For over a decade I have been attending the annual Fisheries Workshop hosted by Portland General Electric and the Confederated Tribes of Warm Springs, the owners of the Pelton Round Butte Hydroelectric Project. This workshop discusses the efforts to reintroduce anadromous fish above Lake Billy Chinook with presentations by a wide range of scientists, agencies, and NGOs. The last one was on July 14th. I have been waiting to write about it until the materials were online and I had the chance to get through them.
As I have written for years, reintroduction results continue to fall far short of the goals of the project. Efforts to make improvements continue, however, and I remain hopeful that they will ultimately prove fruitful. The good news is that trout continue to thrive on the lower Deschutes River.
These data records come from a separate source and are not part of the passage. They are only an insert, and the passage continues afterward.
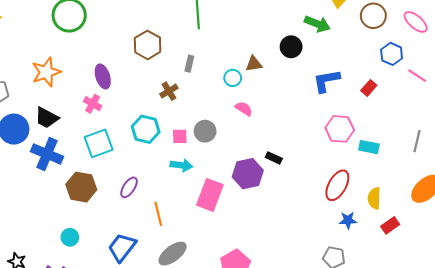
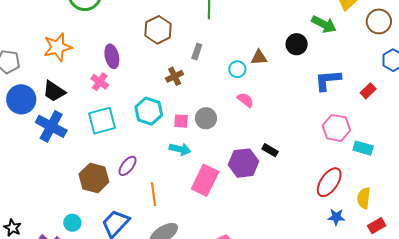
brown hexagon: (81, 187) -> (94, 178), moved
cyan circle: (70, 237) -> (72, 223), moved

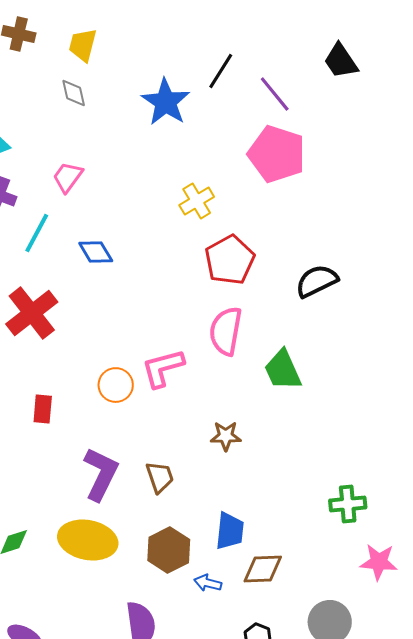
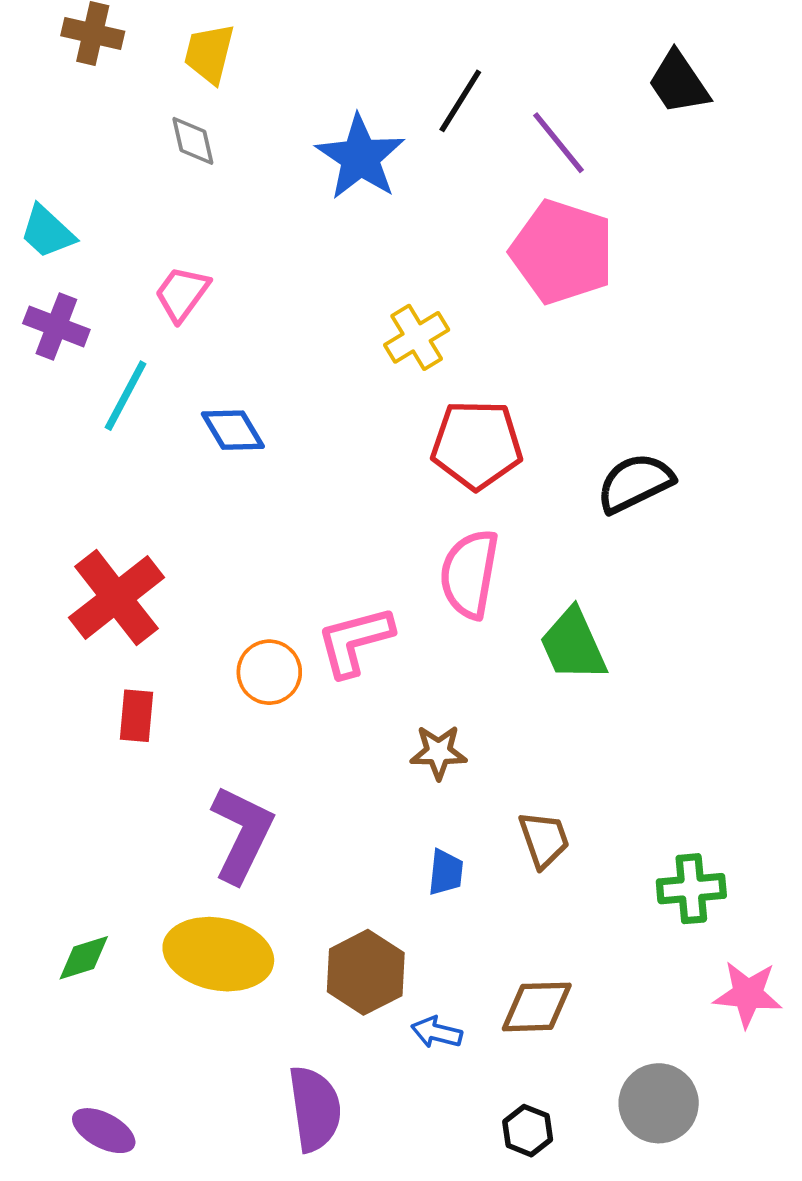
red pentagon: (230, 260) -> (477, 445), turned 30
red cross: (32, 313) -> (116, 598), moved
brown star: (226, 436) -> (438, 752), moved
brown trapezoid: (160, 477) -> (544, 840), moved
blue trapezoid: (230, 531) -> (446, 872), moved, size x0.7

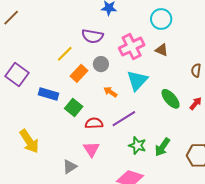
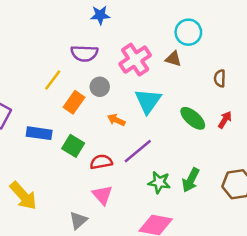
cyan circle: (161, 19) -> (188, 32), moved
The workshop covered a wide range of topics including the Selective Water Tower and other facility operational enhancements and updates, adult returns, juvenile fish migration studies, smolt acclimation, fish health, water quality, and habitat improvement projects. The bottom line is that adult returns continue to be very low, but efforts continue to make improvements in a wide range of areas.
54 upper basin origin returning adult steelhead were captured at the Pelton trap below the re-regulating dam from September 2020 to April 2021. (Steelhead captured at the trap that did not come from the upper basin were released back into the Deschutes and are not part of the count.) 52 of the 54 fish were fit enough to be passed into LBC. 16 of those were from hatchery fry releases or natural spawning in one of the tributaries of LBC, 36 were from hatchery smolt releases.
72 spring chinook were captured at the trap from May 2021 to July 2021. 69 were fit enough to be moved into LBC. 50 of these were from fry releases and the other 19 were from smolt releases. Only 36 adult sockeye were captured at the Pelton Fish trap in 2021.
Some have used these poor results to call for the cessation of operations at the SWW. This is not legally possible under the Federal Regulatory Energy Commission license for operating the hydroelectric project and ignores the bigger picture. Efforts at reintroduction have occurred during a time of record setting high temperatures, historic drought, and widespread anadromous fish population declines over the entire Columbia River Basin. It should not surprise anyone that reintroduction results have been below original expectations.
One comment I continue to hear is that more cold water should be released into the lower Deschutes during the summer to entice more steelhead into the river. This cold water release does occur around the middle of August, but some anglers would like to have it done sooner. The fact is that there is simply not enough cold water in LBC to cool the river in July and early August and maintain the cool temperatures through the fall. Releasing the cold bottom water will not compensate for the very hot temperatures in the summer and leave nothing for the fall. The coldest water must be stored in the spring and early summer for release later in the summer and fall to lower the river temperature when the majority of steelhead return.